The commits can be viewed in-order, but the resulting diff probably isn't to bad either (it's mostly just `sources/aws_s3`). It may be worth looking at the added cue documentation first.

The source also behaves very much like the `file` source where it emits one event per-line, but also supports the same multiline configuration that the `file` source supports. **Note** there is a rough edge here where the `multiline` config supports a `timeout_ms` option that isn't really applicable here but is applied just the same.

Future work:
1. Additional codec support (like `application/ndjson`). For now, this acts very much like the `file` source. This could be looped into the general work around codecs  vectordotdev#4278
2. Additional compression formats (Snappy, LZ4, Zip). This was requested in the original issue. I started with just supporting the formats that were supported out-of-the-box by the `async_compression` crate we are using.
3. (potential) multi-region support. Currently we only support reading from a queue and a bucket in the same region. I expect this will cover most cases since AWS requires the bucket to publish notifications to a queue in the same region. One could forward messages from a queue in one region to another, but this seems unlikely. I'd prefer to wait and see if anyone asks for multi-region support; especially given that fluentbit and filebeat have the same restriction.
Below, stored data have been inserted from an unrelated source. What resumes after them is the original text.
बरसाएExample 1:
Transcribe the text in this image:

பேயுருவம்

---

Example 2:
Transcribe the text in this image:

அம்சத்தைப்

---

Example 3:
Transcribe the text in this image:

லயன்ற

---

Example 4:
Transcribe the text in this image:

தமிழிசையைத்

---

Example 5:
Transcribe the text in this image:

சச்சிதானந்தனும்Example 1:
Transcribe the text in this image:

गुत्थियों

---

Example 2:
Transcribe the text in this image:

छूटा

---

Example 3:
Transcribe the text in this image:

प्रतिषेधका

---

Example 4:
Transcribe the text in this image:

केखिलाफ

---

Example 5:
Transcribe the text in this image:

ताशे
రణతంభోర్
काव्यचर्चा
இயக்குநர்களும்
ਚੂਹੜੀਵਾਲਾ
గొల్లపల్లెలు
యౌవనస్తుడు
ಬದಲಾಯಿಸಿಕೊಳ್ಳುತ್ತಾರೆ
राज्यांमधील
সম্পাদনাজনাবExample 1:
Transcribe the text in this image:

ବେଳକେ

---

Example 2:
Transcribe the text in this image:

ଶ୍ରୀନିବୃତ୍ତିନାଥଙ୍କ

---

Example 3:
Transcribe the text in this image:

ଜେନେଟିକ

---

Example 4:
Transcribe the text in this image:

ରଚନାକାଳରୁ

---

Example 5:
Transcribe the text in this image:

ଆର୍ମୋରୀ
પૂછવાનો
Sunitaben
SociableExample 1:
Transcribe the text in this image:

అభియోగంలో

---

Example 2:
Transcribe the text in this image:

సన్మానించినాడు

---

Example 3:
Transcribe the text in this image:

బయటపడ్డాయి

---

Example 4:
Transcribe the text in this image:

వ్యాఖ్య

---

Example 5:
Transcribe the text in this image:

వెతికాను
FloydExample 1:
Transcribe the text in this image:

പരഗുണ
4. Concurrent processing. Right now one message is processed at a time which leads to predictable behavior, but we may observe some performance improvements by processing multiple objects at once. The benefit should be vetted though, the process may be limited by incoming network bandwidth anyway.
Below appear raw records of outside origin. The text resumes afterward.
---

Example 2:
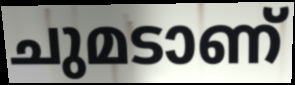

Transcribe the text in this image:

ചുമടാണ്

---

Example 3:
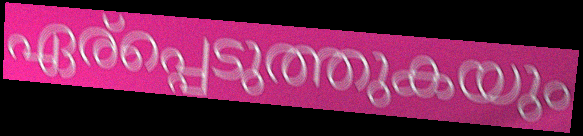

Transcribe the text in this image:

ഏര്പ്പെടുത്തുകയും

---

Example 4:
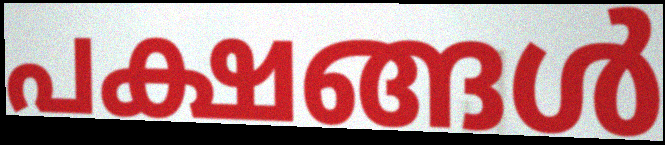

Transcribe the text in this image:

പക്ഷങ്ങൾ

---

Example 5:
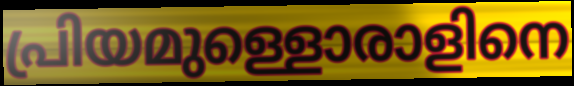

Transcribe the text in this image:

പ്രിയമുള്ളൊരാളിനെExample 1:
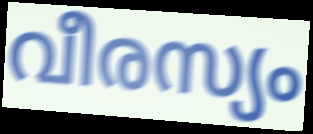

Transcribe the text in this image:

വീരസ്യം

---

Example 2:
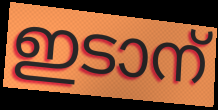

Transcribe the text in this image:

ഇടാന്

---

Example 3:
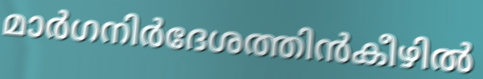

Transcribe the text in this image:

മാർഗനിർദേശത്തിൻകീഴിൽ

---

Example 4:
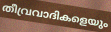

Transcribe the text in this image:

തീവ്രവാദികളെയും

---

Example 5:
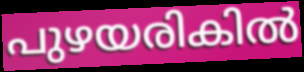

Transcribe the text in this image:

പുഴയരികിൽ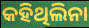
କହିଥିଲିନାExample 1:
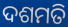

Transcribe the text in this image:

ଦଶମତି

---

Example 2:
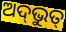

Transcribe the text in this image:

ଅଦ୍‌ଭୁତ୍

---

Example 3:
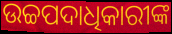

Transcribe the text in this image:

ଉଚ୍ଚପଦାଧିକାରୀଙ୍କ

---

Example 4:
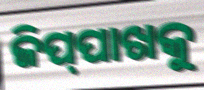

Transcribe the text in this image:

ଜିପ୍‌ପାଖକୁ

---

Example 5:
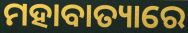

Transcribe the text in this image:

ମହାବାତ୍ୟାରେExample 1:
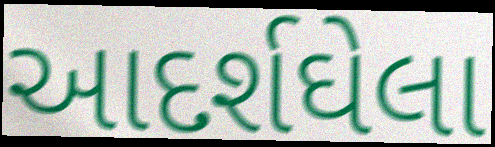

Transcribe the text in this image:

આદર્શઘેલા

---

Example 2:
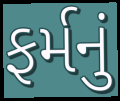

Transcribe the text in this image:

ફર્મનું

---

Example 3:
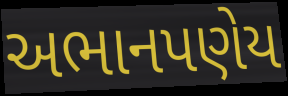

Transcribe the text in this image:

અભાનપણેય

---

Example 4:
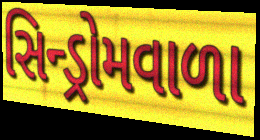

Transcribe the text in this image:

સિન્ડ્રોમવાળા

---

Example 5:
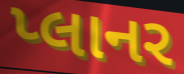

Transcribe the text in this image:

પ્લાનર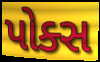
પોક્સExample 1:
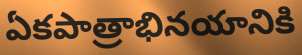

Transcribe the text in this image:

ఏకపాత్రాభినయానికి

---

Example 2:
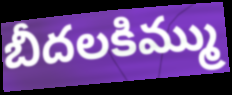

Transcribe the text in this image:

బీదలకిమ్ము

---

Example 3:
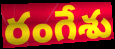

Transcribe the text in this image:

రంగేశు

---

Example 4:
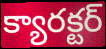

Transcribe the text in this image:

క్యారక్టర్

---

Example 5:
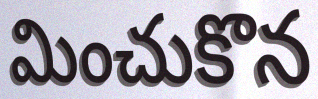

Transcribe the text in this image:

మించుకొనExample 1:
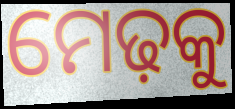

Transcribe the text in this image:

ମେଢ଼କୁ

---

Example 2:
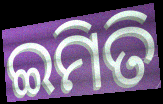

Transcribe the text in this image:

ଇମିତି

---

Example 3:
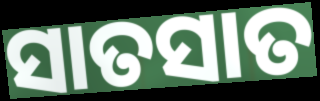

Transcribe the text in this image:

ସାତସାତ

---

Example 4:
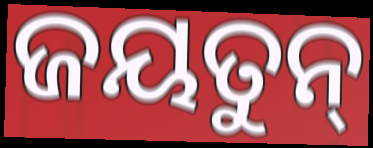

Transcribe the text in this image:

ଜୟତୁନ୍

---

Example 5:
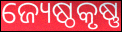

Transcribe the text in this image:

ଜ୍ୟେଷ୍ଠକୃଷ୍ଣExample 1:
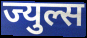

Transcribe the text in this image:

ज्युल्स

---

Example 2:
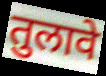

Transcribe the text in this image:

तुलावे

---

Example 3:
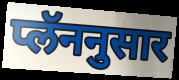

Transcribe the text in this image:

प्लॅननुसार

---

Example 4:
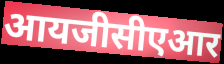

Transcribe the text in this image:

आयजीसीएआर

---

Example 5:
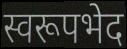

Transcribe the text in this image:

स्वरूपभेदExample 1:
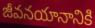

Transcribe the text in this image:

జీవనయానానికి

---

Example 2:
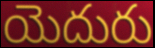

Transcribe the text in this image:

యెదురు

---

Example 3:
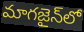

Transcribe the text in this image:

మాగజైన్‌లో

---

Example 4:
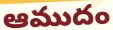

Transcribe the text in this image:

ఆముదం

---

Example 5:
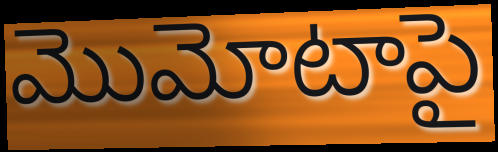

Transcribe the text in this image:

మొమోటాపైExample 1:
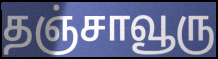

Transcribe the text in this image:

தஞ்சாவூரு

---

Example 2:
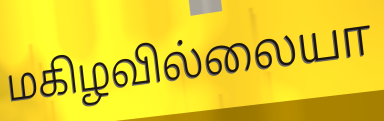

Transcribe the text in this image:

மகிழவில்லையா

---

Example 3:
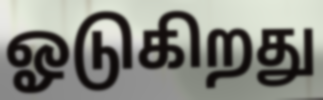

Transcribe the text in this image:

ஓடுகிறது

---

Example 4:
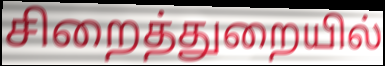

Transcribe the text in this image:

சிறைத்துறையில்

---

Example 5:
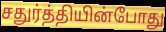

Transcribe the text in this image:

சதுர்த்தியின்போது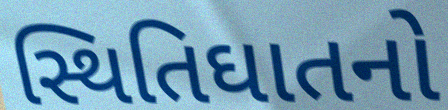
સ્થિતિઘાતનો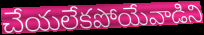
చేయలేకపోయేవాడిని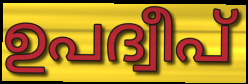
ഉപദ്വീപ്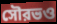
সৌরভও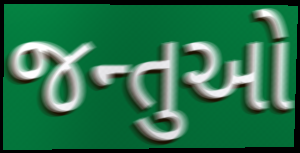
જન્તુઓ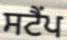
ਸਟੈਂਪ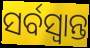
ସର୍ବସ୍ୱାନ୍ତ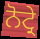
ਨੋਟ੍ਰੇ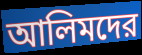
আলিমদের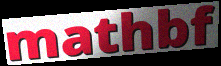
mathbfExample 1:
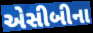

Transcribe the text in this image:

એસીબીના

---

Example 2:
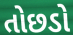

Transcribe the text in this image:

તોછડો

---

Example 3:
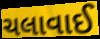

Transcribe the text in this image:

ચલાવાઈ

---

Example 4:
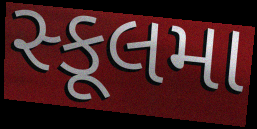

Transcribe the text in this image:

સ્કૂલમા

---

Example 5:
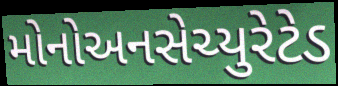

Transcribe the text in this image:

મોનોઅનસેચ્યુરેટેડ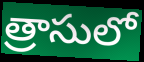
త్రాసులో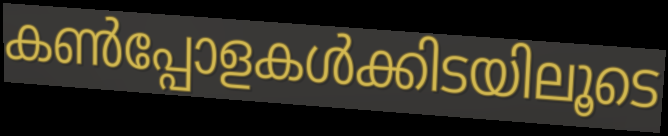
കൺപ്പോളകൾക്കിടയിലൂടെ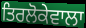
ਤਿਰਲੋਕੇਵਾਲਾ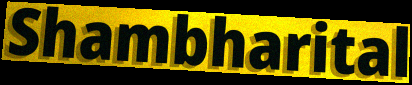
Shambharital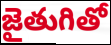
జైతుగితో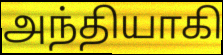
அந்தியாகிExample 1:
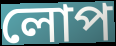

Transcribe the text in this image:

লোপ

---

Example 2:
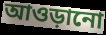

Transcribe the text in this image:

আওড়ানো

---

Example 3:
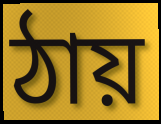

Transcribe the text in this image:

ঠায়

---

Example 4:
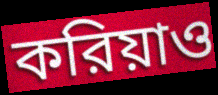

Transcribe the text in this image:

করিয়াও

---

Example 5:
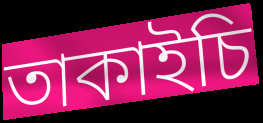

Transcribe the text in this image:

তাকাইচিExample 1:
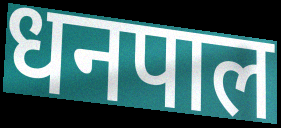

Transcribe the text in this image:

धनपाल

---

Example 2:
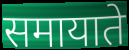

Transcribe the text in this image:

समायाते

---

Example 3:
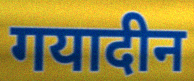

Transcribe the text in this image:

गयादीन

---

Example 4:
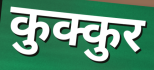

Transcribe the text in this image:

कुक्कुर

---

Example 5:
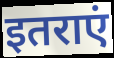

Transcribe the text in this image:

इतराएं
5. Refresh the message visibility timeout. Right now, the visibility timeout is set once, when the message is retrieved, but we could refresh this timeout if we are still processing a message when it gets close to the end of the timeout to avoid another vector instance picking it up. This would let users have the best of both worlds: short visibility timeouts to quickly reprocess messages when a `vector` instance falls over, but also avoiding concurrent processing of messages for large objects where the processing time exceeds the visibility timeout.

I'll create issues for 2 and 5. I think the others can be left until we observe their necessity.